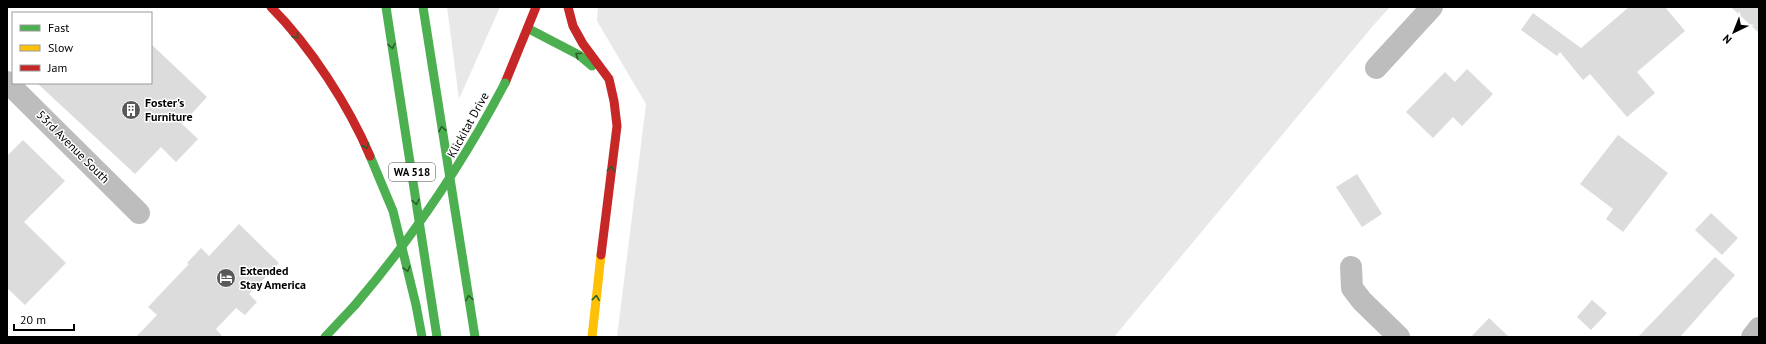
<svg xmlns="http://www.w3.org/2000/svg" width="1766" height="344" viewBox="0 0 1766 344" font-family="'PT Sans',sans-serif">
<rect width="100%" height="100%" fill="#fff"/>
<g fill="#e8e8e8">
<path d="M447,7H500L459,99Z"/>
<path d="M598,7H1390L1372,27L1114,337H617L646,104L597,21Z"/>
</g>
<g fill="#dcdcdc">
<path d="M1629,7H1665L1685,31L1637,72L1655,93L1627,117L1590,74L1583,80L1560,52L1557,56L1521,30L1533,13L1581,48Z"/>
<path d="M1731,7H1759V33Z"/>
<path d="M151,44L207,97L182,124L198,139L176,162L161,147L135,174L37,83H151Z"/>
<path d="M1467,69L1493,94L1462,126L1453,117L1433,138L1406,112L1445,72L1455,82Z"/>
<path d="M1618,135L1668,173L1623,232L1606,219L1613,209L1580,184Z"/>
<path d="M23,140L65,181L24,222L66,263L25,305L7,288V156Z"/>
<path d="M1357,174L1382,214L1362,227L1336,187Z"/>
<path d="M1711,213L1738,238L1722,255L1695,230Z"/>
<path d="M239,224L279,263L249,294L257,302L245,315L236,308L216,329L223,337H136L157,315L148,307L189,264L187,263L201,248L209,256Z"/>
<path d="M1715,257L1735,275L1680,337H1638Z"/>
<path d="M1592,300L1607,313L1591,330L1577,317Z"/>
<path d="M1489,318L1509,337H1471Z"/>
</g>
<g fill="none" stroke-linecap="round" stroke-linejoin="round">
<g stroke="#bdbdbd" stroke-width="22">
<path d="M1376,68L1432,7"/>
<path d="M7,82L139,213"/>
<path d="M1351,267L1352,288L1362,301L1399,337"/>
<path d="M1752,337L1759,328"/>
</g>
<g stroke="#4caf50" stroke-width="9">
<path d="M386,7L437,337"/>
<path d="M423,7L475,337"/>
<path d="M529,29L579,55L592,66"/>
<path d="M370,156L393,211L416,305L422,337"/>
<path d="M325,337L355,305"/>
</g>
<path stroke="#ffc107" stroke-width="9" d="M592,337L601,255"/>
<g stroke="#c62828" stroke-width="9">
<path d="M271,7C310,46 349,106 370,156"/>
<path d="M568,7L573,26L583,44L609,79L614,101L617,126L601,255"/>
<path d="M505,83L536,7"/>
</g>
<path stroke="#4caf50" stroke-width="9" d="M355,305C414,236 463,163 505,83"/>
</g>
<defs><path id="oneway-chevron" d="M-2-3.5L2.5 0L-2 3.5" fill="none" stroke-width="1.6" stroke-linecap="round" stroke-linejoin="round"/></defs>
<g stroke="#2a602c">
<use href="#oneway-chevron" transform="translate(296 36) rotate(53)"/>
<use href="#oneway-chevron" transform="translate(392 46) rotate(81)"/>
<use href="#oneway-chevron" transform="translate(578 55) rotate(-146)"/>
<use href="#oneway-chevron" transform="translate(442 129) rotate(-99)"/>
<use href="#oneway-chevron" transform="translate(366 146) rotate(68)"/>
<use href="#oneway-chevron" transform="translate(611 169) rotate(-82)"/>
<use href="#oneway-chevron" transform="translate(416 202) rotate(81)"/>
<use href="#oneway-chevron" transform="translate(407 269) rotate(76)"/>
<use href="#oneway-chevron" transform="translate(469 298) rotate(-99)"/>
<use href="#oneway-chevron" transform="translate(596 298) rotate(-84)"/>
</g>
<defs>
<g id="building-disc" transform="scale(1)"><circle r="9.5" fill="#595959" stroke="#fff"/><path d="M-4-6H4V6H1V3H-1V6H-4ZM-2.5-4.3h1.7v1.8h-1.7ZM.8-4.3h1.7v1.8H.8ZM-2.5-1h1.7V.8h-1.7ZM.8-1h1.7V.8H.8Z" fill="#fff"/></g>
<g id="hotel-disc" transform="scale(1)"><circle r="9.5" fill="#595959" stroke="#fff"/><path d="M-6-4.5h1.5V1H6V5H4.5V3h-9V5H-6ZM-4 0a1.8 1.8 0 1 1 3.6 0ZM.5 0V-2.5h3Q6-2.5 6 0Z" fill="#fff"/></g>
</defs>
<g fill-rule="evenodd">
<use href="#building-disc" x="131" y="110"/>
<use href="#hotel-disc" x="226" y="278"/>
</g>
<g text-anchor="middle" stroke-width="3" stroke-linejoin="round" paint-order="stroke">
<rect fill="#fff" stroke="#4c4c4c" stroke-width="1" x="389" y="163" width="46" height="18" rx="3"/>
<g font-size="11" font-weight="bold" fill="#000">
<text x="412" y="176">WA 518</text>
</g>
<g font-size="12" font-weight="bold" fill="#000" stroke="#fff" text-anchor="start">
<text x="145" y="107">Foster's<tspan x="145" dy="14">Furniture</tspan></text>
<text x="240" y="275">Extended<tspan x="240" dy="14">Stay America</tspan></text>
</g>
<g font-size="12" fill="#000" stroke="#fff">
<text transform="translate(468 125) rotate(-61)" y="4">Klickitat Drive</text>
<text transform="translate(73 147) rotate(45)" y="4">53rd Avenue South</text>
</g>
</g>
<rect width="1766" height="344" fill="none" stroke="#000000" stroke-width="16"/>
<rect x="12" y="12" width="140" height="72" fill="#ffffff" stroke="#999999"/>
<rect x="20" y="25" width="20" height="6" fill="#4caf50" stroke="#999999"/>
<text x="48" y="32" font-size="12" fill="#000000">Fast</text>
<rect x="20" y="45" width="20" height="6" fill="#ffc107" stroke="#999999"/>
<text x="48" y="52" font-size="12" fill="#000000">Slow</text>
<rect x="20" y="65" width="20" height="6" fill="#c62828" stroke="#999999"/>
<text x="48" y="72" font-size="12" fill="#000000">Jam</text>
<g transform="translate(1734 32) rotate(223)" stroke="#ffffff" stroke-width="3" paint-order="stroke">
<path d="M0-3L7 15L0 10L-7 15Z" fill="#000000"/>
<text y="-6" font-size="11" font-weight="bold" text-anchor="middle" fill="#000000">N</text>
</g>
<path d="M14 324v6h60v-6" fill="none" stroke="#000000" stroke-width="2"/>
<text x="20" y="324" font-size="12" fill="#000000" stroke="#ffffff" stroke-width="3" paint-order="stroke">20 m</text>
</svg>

────

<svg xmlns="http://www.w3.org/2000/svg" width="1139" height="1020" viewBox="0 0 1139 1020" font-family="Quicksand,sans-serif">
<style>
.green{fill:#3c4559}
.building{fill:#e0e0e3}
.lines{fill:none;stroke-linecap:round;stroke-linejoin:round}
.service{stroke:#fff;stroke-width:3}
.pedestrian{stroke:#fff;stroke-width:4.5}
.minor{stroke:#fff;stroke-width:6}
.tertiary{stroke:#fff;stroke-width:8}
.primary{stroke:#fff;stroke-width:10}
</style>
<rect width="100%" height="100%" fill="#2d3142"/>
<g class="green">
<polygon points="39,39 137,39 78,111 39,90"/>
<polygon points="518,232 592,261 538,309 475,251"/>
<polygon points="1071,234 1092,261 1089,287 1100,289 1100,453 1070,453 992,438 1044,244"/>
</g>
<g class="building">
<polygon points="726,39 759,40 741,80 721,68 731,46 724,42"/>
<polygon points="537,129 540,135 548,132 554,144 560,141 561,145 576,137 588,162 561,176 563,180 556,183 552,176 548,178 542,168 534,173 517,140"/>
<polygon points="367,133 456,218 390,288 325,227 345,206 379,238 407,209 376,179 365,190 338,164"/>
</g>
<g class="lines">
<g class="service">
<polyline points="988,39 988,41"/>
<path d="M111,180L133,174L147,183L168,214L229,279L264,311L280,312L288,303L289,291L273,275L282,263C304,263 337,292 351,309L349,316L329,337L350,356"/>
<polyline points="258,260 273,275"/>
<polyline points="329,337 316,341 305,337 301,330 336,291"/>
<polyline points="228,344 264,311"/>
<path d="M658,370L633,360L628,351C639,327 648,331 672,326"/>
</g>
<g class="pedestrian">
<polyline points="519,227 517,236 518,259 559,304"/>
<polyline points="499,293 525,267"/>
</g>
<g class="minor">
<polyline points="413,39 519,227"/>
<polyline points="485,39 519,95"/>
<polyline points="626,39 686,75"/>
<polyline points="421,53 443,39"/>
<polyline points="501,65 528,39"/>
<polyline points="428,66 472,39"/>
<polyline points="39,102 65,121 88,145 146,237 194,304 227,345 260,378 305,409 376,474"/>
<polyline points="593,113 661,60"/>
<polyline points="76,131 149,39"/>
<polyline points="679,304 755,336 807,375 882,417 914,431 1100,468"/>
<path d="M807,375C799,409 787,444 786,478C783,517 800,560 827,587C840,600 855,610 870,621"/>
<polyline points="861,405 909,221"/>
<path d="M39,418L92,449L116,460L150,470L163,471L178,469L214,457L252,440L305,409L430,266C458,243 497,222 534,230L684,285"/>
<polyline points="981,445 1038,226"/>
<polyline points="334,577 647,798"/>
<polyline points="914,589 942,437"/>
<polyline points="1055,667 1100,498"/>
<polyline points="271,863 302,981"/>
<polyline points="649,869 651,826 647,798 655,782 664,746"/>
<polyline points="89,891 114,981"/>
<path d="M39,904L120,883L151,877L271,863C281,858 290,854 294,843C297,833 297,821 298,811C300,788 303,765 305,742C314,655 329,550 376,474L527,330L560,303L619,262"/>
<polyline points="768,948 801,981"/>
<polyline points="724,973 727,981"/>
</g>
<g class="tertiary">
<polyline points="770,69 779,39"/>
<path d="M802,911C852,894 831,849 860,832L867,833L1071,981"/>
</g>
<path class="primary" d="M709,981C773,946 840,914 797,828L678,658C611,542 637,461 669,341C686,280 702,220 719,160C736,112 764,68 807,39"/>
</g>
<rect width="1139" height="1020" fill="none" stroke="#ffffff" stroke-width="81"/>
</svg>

────

Search the records above for "lines". Copy each line where it is found.

- Answer -
.lines{fill:none;stroke-linecap:round;stroke-linejoin:round}
<g class="lines">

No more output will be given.